Valentín Botella y Enrique Ortiz, en el palco del estadio.

El destino quiso que el partido coincidiera con la comunión de mi hija. Descartado el escaqueo al ser parentesco de primer grado, no me pareció mal del todo la opción de encomendarme a María Auxiliadora. Ni por esas.

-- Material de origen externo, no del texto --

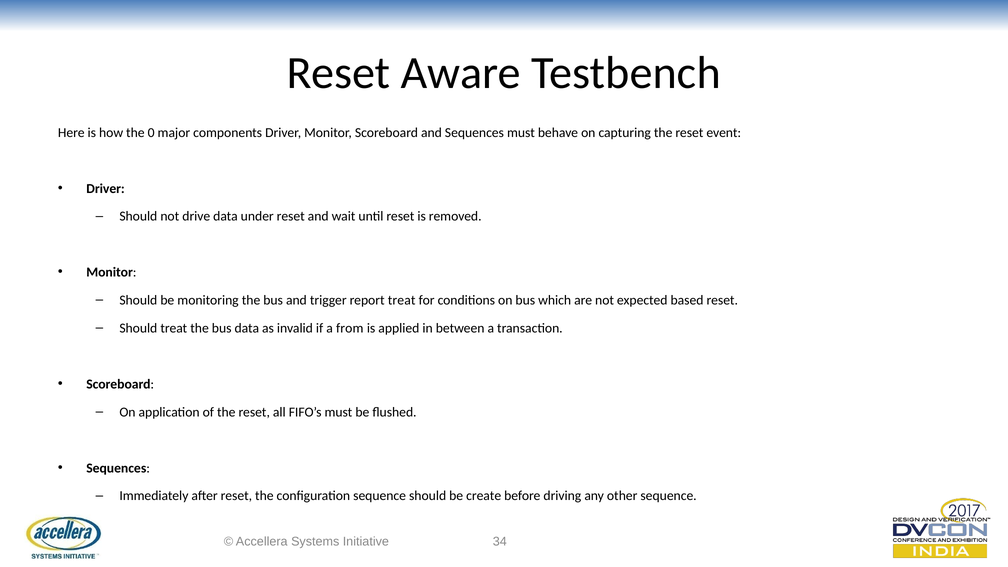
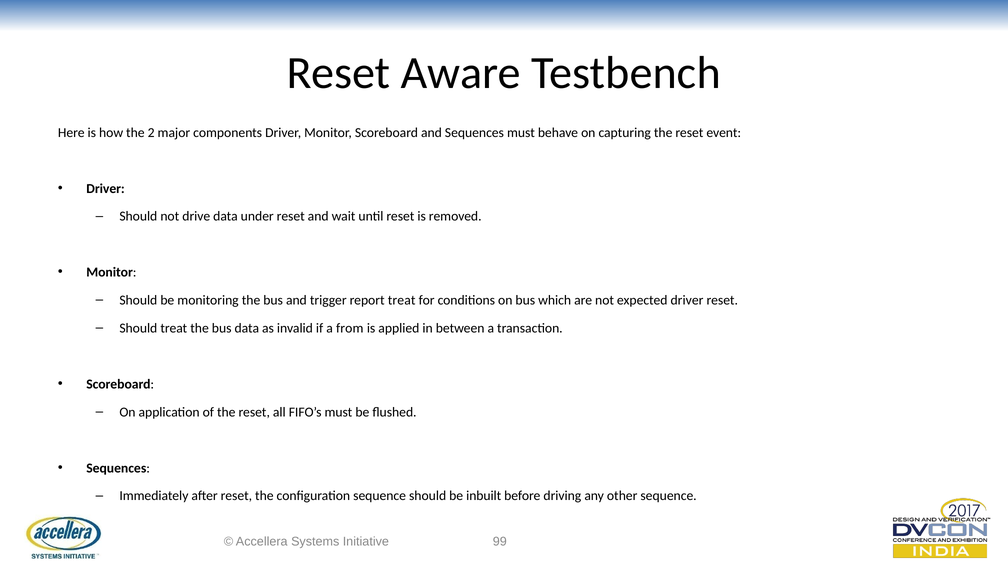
0: 0 -> 2
expected based: based -> driver
create: create -> inbuilt
34: 34 -> 99
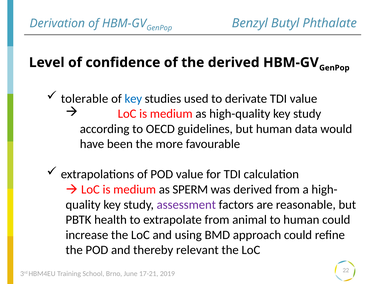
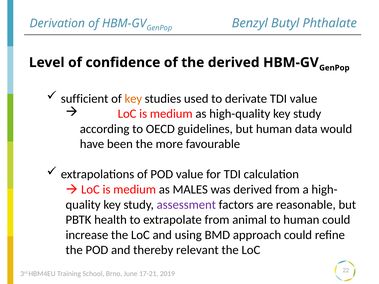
tolerable: tolerable -> sufficient
key at (133, 99) colour: blue -> orange
SPERM: SPERM -> MALES
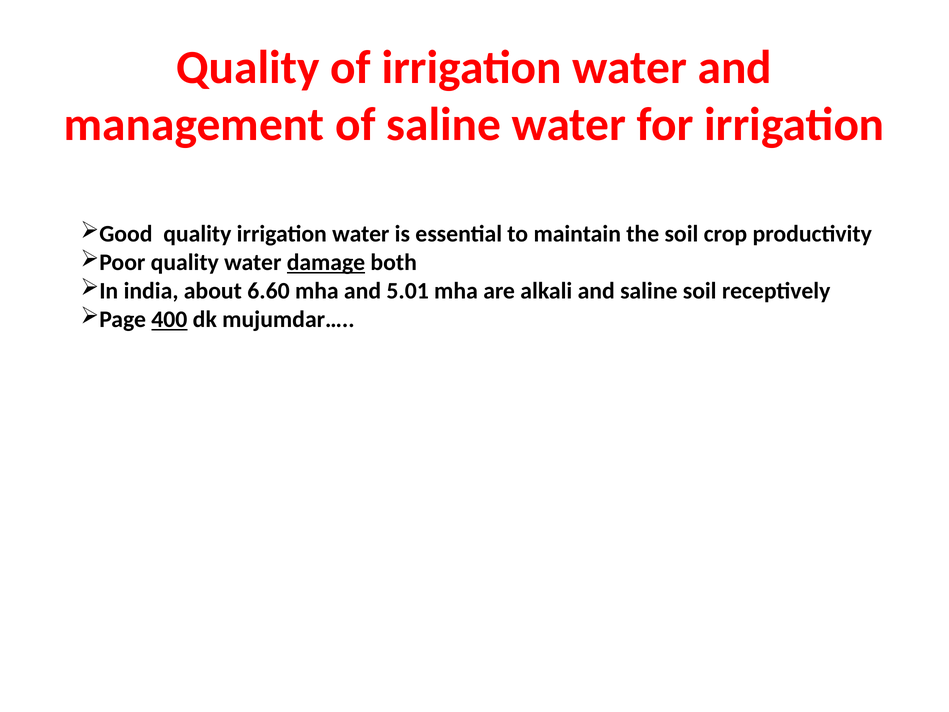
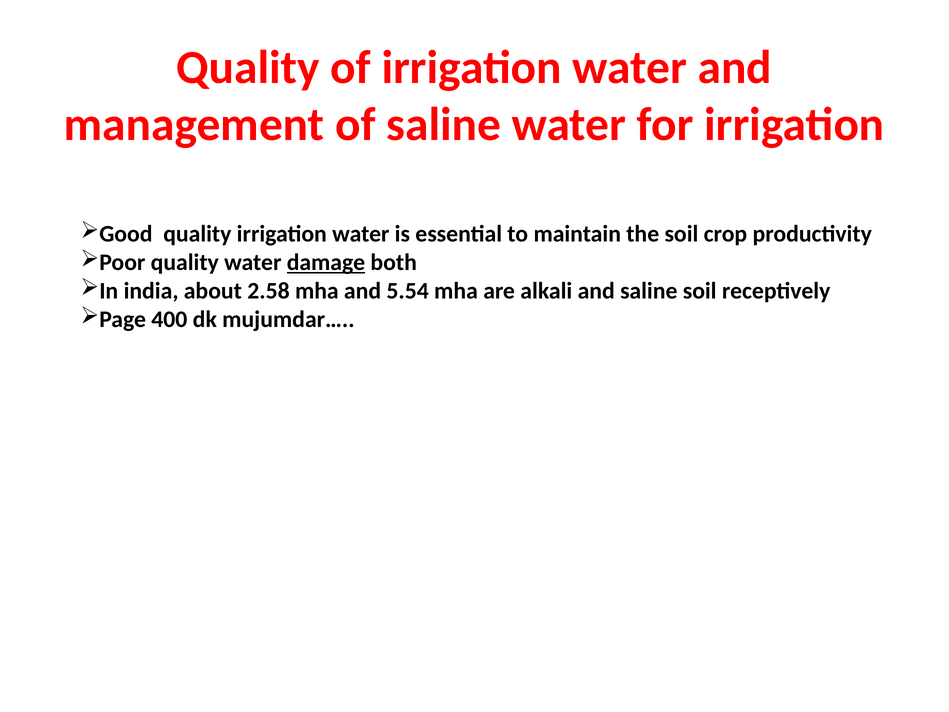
6.60: 6.60 -> 2.58
5.01: 5.01 -> 5.54
400 underline: present -> none
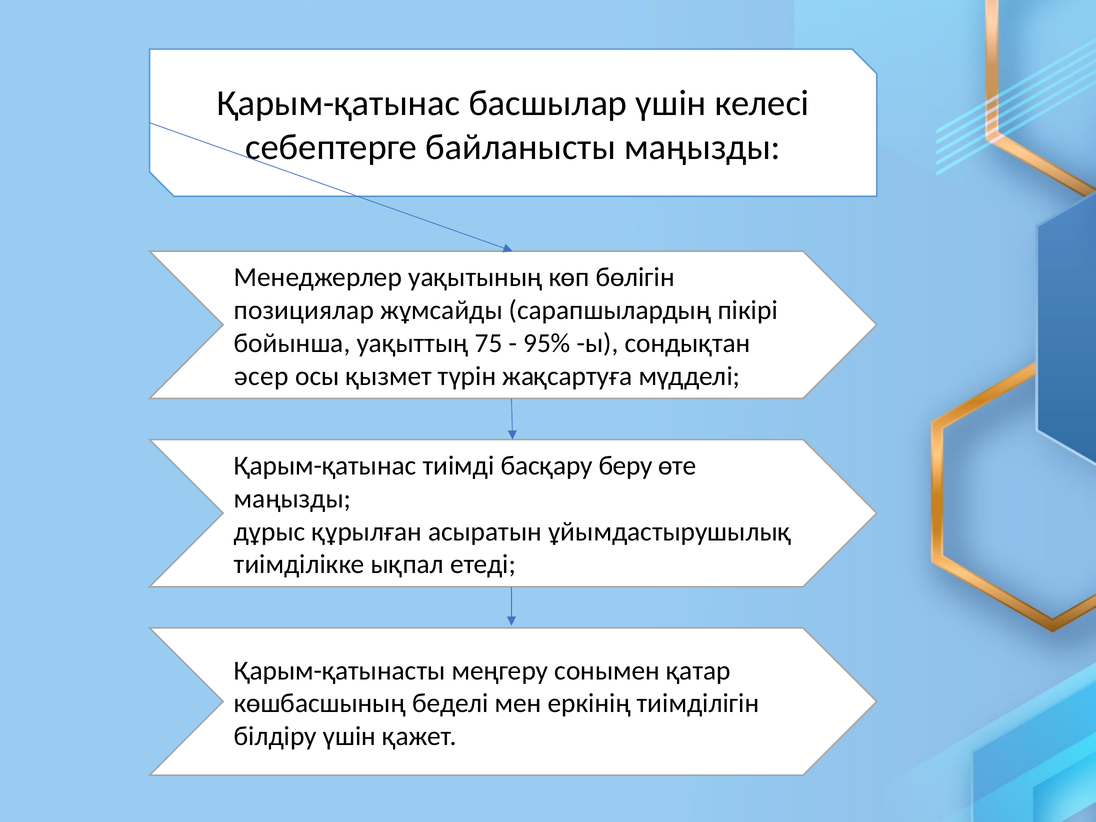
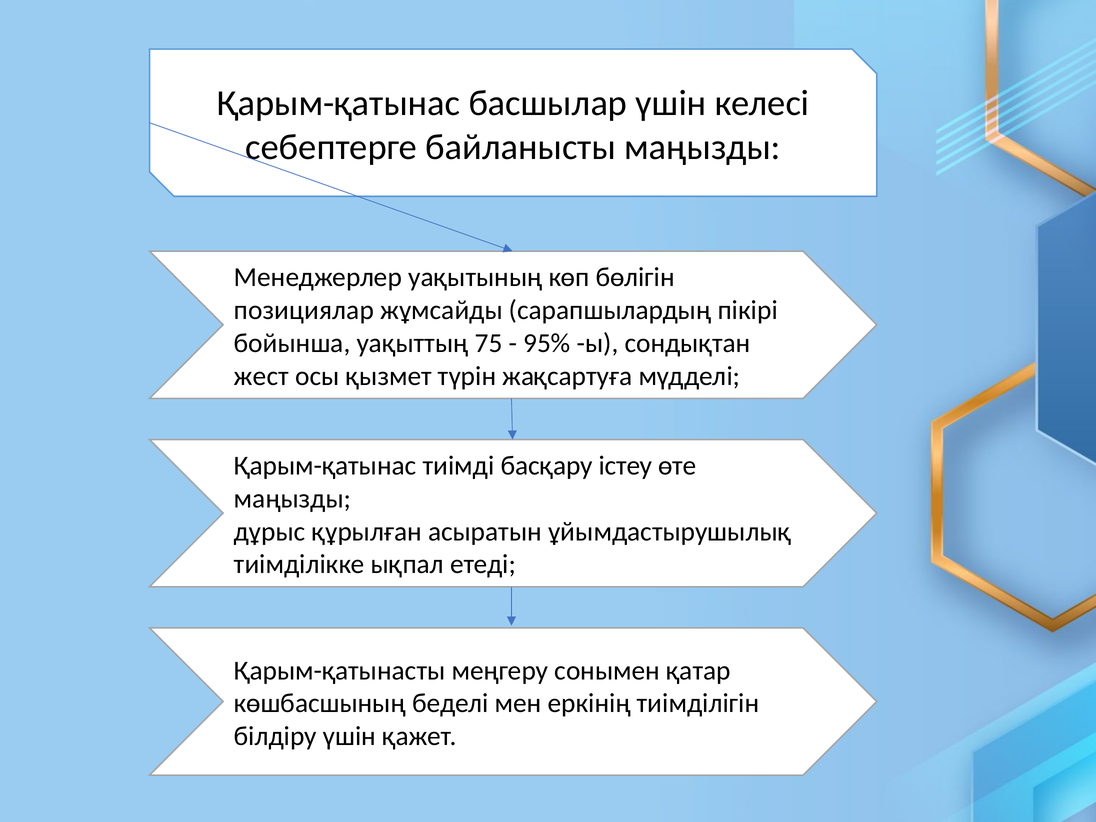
әсер: әсер -> жест
беру: беру -> істеу
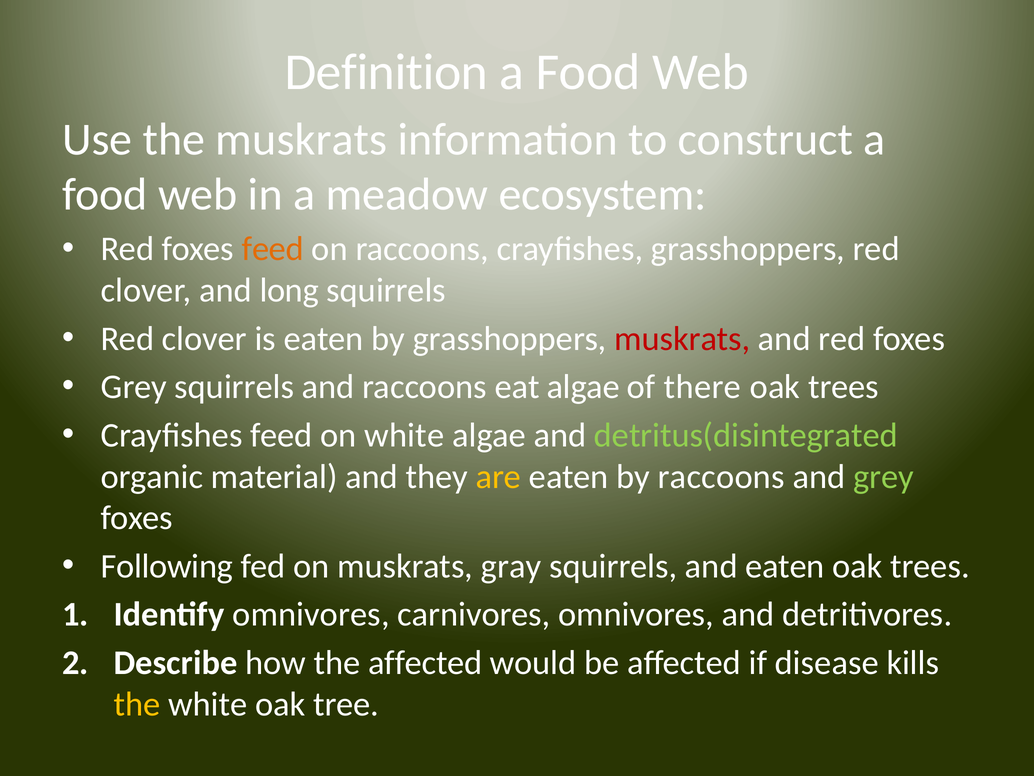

Consumada la ceremonia y el descenso, y justo cuando empezaba a plantearme si acogerme a sagrado, recibo por redes sociales el comunicado del club que termina por alegrarme el día. Lejos de cualquier autocrítica, ¡amenazan con seguir! Hay que ser muy empecinado para querer continuar cuando, tras más de veinte años de gestión, el resultado ha sido palmario: siniestro total. Nadie podrá negar la valentía de Enrique Ortiz en su momento al asumir la propiedad de un club en estado de ruina, también sería injusto no reconocer los efímeros éxitos obtenidos durante su etapa. Sin embargo, en el balance total, no hay excusa posible.

El fracaso es abrumador. Tras casi cinco lustros de Enriquismo, el Hércules no ha mejorado ni en lo deportivo, ni en lo social, ni en lo económico; más bien al contrario, estamos hoy bastante peor que cuando él llegó.

Tras el descenso a la cuarta categoría del fútbol patrio, solo la ilusión del cambio puede revertir la deriva suicida que está tomando la entidad. Enrique Ortiz no puede seguir ni un minuto más al frente del Hércules Club de Fútbol.

Márchese señor Ortiz, no insista. Firme el empate y no haga más daño a su imagen. Reconózcalo, no sirve para esto. Ceda el testigo, venda, váyase. De lo contrario terminará por enterrar el poco crédito que le queda y lo peor, terminará por aniquilar la esperanza del herculanismo.

Puede que alguno todavía piense que no es posible un Hércules sin Ortiz, pero lo que ha quedado fuera de toda duda es que, con él, es imposible.